Santa Cruz, California, USA
Elsewhere, I’ve mentioned that House 2 at Stevenson College is a house of, well, no repute. I don’t believe that I know anyone there, I’ve never heard of anything interesting going on in there, I’ve never heard it mentioned in conversation, overall, I haven’t heard a peep come out of that place. For all I know, it could be completely empty or reserved for devout Catholics.
That all changed tonight.
I was studying for my upcoming stats midterm when I heard whooping, hollering, and screaming girlish chaos coming from somewhere outside. I stuck my head out and saw that House 2’s lounge had the blinds all the way down. Multicolored spinning disco lights were illuminating the transluscent blinds and standard issue house music laid a rhythmic background for the raucous squealing from the girls. This I had to see.
Shoes, jacket, keys, and I’m outside. A healthy assortment of youths from my house are playing hackey-sack in the quad.

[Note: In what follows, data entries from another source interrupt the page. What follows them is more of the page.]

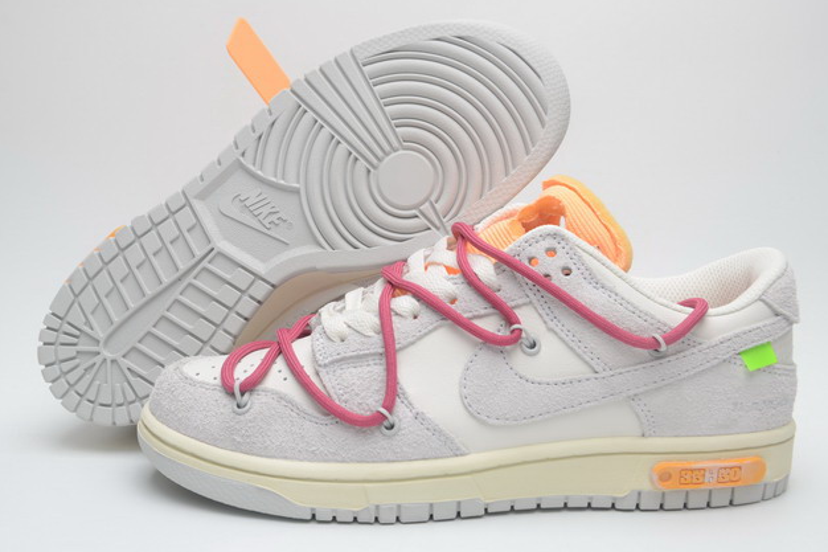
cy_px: 273
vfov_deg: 29.2
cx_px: 412
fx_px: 1058
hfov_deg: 42.8
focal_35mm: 46
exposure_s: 1/125
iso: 100
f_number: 8
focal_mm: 30
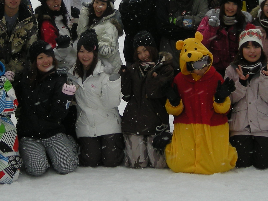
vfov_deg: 16.7
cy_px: 18
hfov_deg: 22.4
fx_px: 674
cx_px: 92
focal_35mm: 87
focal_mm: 5.7
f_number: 2.8
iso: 50
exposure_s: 1/394
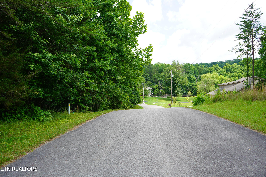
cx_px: 133
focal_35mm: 28
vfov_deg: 46.4
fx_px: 207
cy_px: 88
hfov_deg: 65.5
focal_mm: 28
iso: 100
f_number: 7.1
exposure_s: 1/100
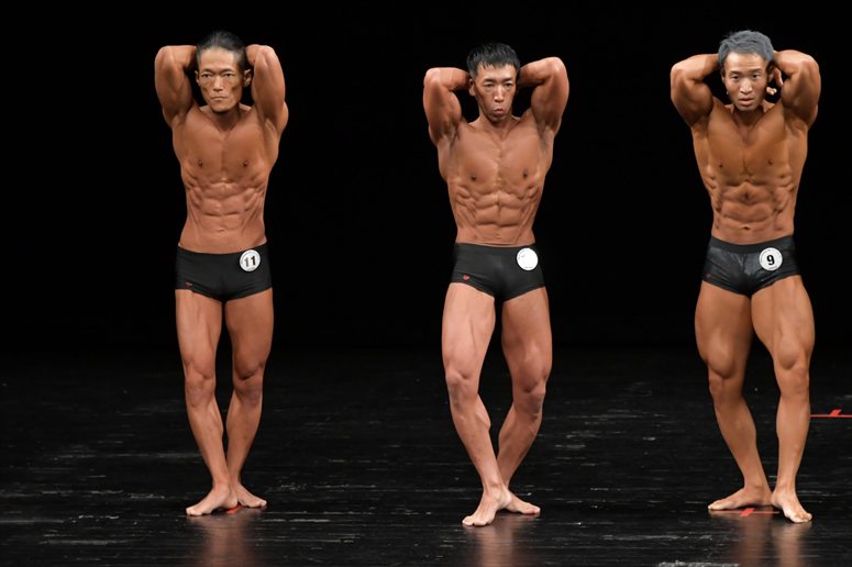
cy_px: 284
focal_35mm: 285
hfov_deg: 7.2
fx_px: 6742
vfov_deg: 4.8
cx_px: 426
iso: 2500
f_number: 5.6
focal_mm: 190
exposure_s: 1/400
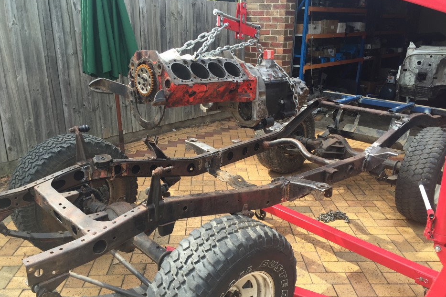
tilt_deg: -20.4
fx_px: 384
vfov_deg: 42.3
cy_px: 157
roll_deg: -1.5
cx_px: 222
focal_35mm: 31
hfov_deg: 60.3
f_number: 2.2
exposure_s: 1/482
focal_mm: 4.15
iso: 32
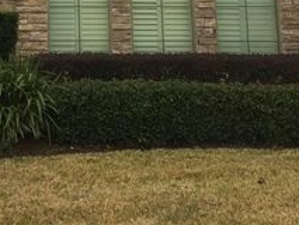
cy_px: -108
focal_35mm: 87
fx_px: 752
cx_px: -18
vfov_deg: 15.7
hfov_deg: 21.5
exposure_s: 1/373
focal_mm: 4.15
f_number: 2.2
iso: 32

They share my curiosity about House 2’s sudden awakening. I walk up to the door and get let in by this dour-faced betrenchcoated nerd I’ve seen stalking around campus a few times before. The little window on the door to the festive lounge has been covered up so I approach it to get a peek through a clear spot. That’s when the useless would-be guardian begins his pointed questioning in an attempt to make me feel unwelcome. “Wha wha … hey … what are you doing here?” Without even looking at him I say, “I’m taking a look at what’s going on in here.” “Hey … you know someone … um … you live around here?” “Yeah, I’m from House 3 – hahhaha oh man, what a party!” “Wha – wha what’s your name?” I tell him and ask “what’s going on in there?” “It’s a, um, private function.” “Yeah, I can tell – what’s your name anyway?” “William, I’m the RA”. I couldn’t help but laugh at his feeble attempt at intimidation. Feeling a little like Al Swearengen vs. Calamity Jane in Season 1, Episode 2 of Deadwood, I walk out of there, my curiosity satisfied.
What I saw in that lounge, folks, was several screaming girls gathered around a hairless, muscular young man with nothing but a burgundy satin g-string on. He was gyrating his hips over a girl who was laying on the ground and enjoying herself tremendously. Although the exact song wasn’t playing, I do believe that they were partying like it was that girl’s birthday.
After informing my friends in the quad, a contingent of girls ran to the lounge’s window to have a peek for themselves. It’s nice to know that the girls have a healthy taste for men (unlike a certain Miss Priss in my hall who was quoted on someone else’s whiteboard as saying “Penises are ugly” – heh, how sad it must’ve been for her when she found out that guys look nothing like Ken dolls).
While all this was happening, impotent William stormed out of the house in a huff and went away. We all had a hearty laugh at his expense and called for him to come to us. Maybe he was heading to his forest perch for his nightly reenactments of scenes from “The Crow”.